Within his writing Konstantin Georges tells that President Lincoln’s top priority in foreign policy was forging a strategic alliance with Russia. The collaboration includes a programme where the freeing of the Russian serfs, of 1861 and a plan to build an infrastructure of railroads much similar to their own was also in the core. Lincoln was also aware that with Gorchakov and the Czar were pro-American and anti-British.
George describes the Russians as being cautiously pro-America and wanting to make sure if Lincoln would persevere conflict to preserve the Union. It apparently was reflected in the czar’s first meeting with Clay in July 1861.
“Culminating with the question of what the Union would do should England intervene. Clay advised Lincoln: “I told the Emperor we did not care what England did, that her interference would tend to unite U.S. the more.”
After the U.S reassurance Russia stands firmly behind its U.S alliance. The policy was elaborated in a lengthy personal communication from Russian Foreign Minister Gorchakov to President Lincoln, dated July 10, 1961. With a regretful and empathizing manifesto of the perils of civil war and expressing hope for quick resolution, Alexander pledges friendship to Americans.
Konstantin George depicts President Lincoln’s reaction and also points out that the history books later might have favored a more anglophile approach.
Lincoln was deeply moved on receipt of this Russian policy, statement, telling the Russian ambassador: “ Please inform the Emperor of our gratitude and assure his Majesty that the whole nation appreciates this new manifestation of friendship. Of all the communications we have received from the European governments, this is the most loyal.” Lincoln then requested permission, which was granted, to give the widest possible publicity to the Russian message. This was crucial. The U.S-Russian alliance was no secret pact. Quite the contrary, by mutual agreement between the two nations, the agreement was given as much publicity as possible, as were he reasons behind it and its absolute necessity to the Union. Only later was the history entente, sold by Anglophile, historians as a Russian move for balance on the European continent.

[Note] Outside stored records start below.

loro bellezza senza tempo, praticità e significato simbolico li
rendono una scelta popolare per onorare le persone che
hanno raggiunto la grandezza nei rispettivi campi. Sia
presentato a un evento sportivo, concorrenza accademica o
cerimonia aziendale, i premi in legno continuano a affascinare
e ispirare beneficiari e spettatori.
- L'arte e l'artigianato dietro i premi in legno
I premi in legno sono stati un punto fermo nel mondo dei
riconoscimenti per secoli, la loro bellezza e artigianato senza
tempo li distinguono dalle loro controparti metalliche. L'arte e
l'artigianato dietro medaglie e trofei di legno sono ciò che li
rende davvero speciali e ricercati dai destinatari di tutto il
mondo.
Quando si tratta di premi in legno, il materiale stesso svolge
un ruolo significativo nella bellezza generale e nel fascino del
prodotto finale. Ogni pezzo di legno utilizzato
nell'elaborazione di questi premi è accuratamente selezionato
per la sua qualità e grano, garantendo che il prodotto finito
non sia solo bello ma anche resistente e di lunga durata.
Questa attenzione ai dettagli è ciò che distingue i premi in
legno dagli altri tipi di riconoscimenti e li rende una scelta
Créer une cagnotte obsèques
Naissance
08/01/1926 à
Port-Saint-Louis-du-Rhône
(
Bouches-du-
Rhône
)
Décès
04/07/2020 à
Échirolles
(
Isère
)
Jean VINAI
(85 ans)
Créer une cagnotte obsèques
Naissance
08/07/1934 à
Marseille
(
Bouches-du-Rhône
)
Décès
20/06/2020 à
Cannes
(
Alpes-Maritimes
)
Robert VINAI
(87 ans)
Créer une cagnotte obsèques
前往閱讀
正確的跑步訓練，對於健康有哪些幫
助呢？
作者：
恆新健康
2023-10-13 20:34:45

Konstantin George tells about an elaborate political play that went on by the Brits and French In the Autumn of 1862 to have Russia recognize the Southern States an independent state, where Czar Alexander II, refuses to adhere. On the contrary, he threatens with military actions. At the end the Czar is quoted to justify his alliance to America with the following words
“ All this I did because of love for my own dear Russia, rather than for love of the American Republic. I acted thus because I understood that Russia would have more serious task to perform if the American Republic, with advanced industrial development were broken up and Great Britain should be left in control of most branches of modern industrial development.”